6. Pielęgnowanie poczucia własnej wartości
Jaka kobieta wyrośnie z córki? Duży wpływ ma na to relacja z ojcem. Czy będzie to kobieta samodzielna, asertywna, potrafiąca w przyszłości budować z mężczyzną związek i znajdująca w nim szczęście? Czy pełna lęków i kompleksów, nie potrafiąca zaufać płci przeciwnej? A może rozkapryszona egoista, nieskłonna do kompromisów i wymagająca od partnera całkowitego podporządkowania. Wiele zależy od postawy ojca, jego obecności w życiu dziecka i sposobu wychowywania. Warto już od małego umacniać w swoich córkach poczucie własnej wartości, dawać im dowody miłości, akceptacji i zapewniać, że są ważnymi, wartościowymi ludźmi. Równocześnie nie należy przymykać oczu na niewłaściwe zachowania, spokojnie i z szacunkiem tłumaczyć, co trzeba poprawić i co jest złe. Córka musi wiedzieć, czego nie tolerujemy, jakie zasady wyznajemy.
7. Relacja z matką dziecka
Córka patrzy na związek jej rodziców i stopniowo układa w swojej głowie obraz relacji damsko-męskich. Czy ojciec traktuje matkę z miłością, szacunkiem, okazuje wsparcie, czy może pozostaje niewierny albo wykazuje cechy despoty – to wszystko może wpłynąć na późniejsze nastawienie do mężczyzn, rodziny oraz stan kondycji psychicznej.
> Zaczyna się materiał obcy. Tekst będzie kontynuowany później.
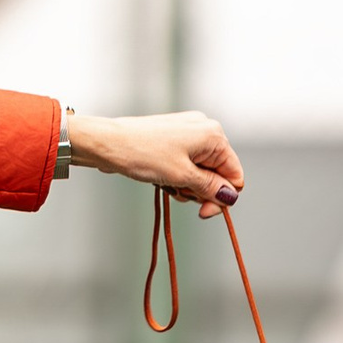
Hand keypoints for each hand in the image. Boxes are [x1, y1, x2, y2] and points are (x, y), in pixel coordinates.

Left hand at [65, 109, 244, 207]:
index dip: (221, 197)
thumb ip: (210, 188)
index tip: (203, 212)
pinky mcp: (174, 139)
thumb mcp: (182, 177)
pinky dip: (178, 177)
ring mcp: (189, 133)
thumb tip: (230, 197)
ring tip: (167, 183)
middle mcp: (205, 130)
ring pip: (201, 172)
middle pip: (218, 174)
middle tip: (179, 193)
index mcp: (213, 135)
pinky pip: (187, 165)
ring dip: (187, 186)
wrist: (108, 143)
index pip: (234, 175)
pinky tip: (162, 178)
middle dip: (201, 190)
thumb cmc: (142, 154)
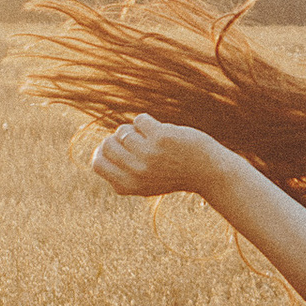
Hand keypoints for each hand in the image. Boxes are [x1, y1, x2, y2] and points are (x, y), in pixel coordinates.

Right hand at [87, 115, 220, 198]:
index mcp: (129, 186)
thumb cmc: (174, 174)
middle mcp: (136, 172)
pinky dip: (148, 121)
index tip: (119, 147)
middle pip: (108, 144)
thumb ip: (122, 171)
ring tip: (152, 136)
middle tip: (138, 140)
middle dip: (119, 138)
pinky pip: (139, 119)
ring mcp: (147, 155)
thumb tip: (98, 150)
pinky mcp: (160, 138)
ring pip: (123, 131)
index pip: (98, 164)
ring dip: (136, 129)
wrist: (208, 171)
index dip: (104, 152)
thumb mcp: (145, 182)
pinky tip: (161, 130)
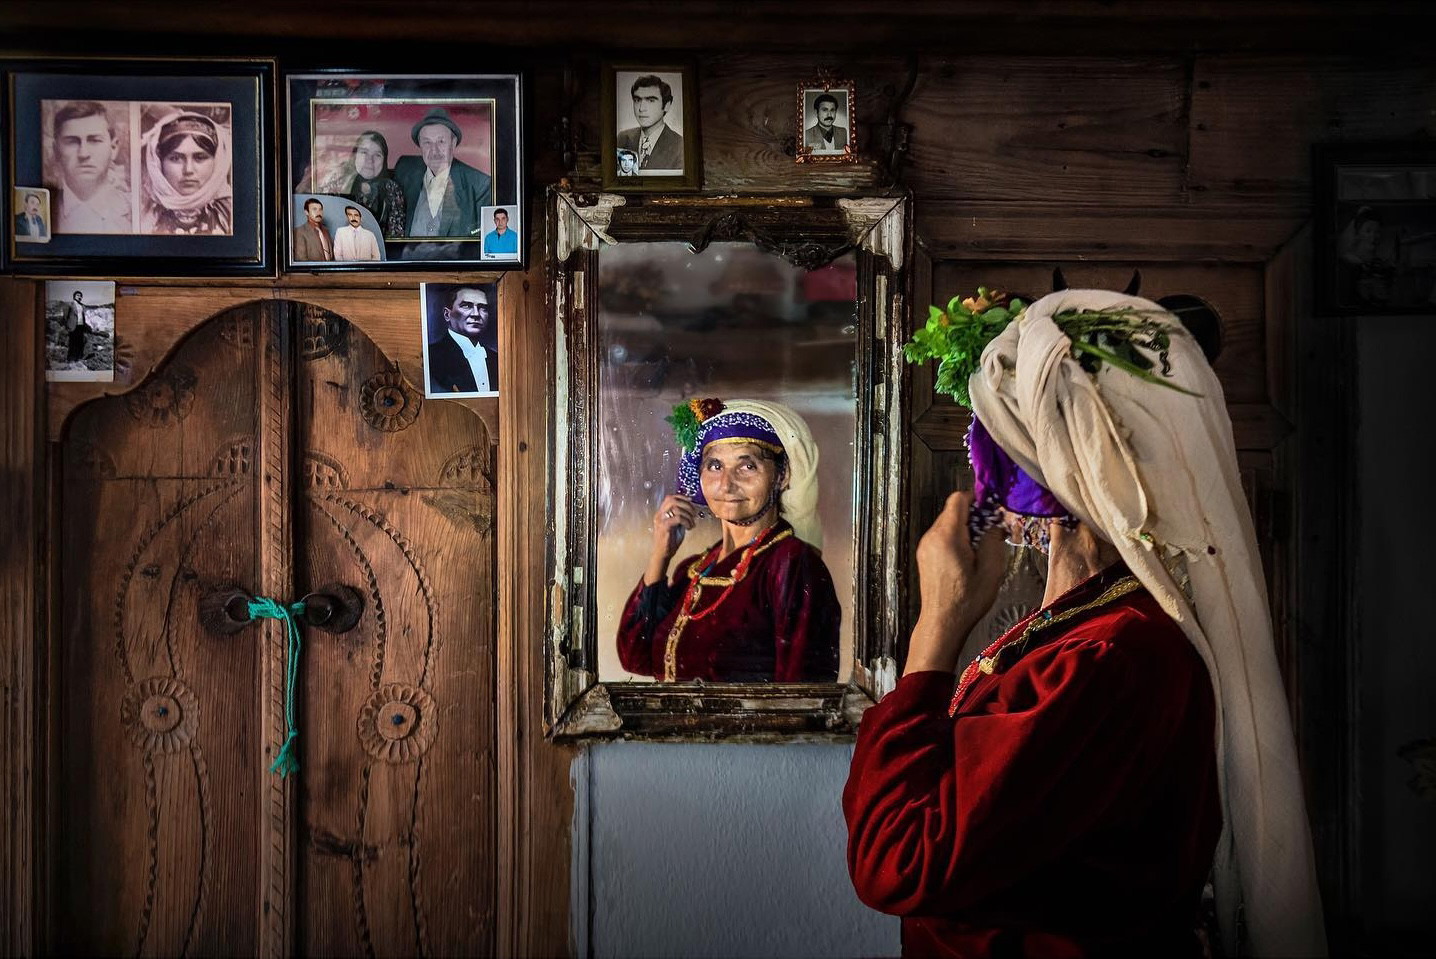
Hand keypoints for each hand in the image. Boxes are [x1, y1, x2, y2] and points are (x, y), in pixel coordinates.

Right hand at [644, 494, 697, 584]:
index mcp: (661, 513)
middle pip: (672, 500)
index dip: (681, 497)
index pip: (669, 498)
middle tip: (693, 512)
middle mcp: (659, 515)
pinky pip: (678, 518)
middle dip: (686, 504)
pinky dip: (686, 521)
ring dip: (688, 515)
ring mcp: (660, 520)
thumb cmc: (670, 541)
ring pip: (676, 508)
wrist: (662, 554)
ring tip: (692, 523)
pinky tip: (689, 527)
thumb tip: (690, 509)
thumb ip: (680, 516)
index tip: (691, 501)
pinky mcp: (664, 527)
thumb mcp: (676, 526)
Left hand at [904, 490, 1007, 674]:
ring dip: (966, 528)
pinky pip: (941, 537)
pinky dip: (956, 539)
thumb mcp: (991, 569)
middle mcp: (931, 537)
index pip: (958, 499)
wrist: (942, 623)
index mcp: (947, 536)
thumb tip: (996, 522)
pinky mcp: (925, 556)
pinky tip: (969, 556)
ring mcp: (925, 546)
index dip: (977, 498)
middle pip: (953, 511)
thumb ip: (993, 539)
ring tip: (982, 547)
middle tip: (993, 530)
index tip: (993, 508)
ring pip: (947, 524)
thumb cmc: (967, 600)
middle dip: (974, 515)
8. Rozmowy w dorosłym życiu
– W dzieciństwie ojciec często mi ustępował, rozpieszczał mnie. Poświęcał mi też wiele czasu. Kiedy stałam się dorosła, nasza więź osłabła, za to znalazłam świetny kontakt z mamą – opowiada 28-letnia Iwona. Więź między „córeczką tatusia” a jej matką często zacieśnia się w dorosłym życiu, np. kiedy córka sama zostaje matką. Ojcu może się wówczas wydawać, że ta kobieca nić porozumienia zupełnie przyćmiła jego relacje z córką. W efekcie sam się oddala, wycofuje. Aby do tego nie dopuścić, warto okazywać zainteresowanie sprawami dorosłego dziecka, być w kontakcie, wspólnie spędzać czas i rozmawiać. Po prostu szczerze rozmawiać.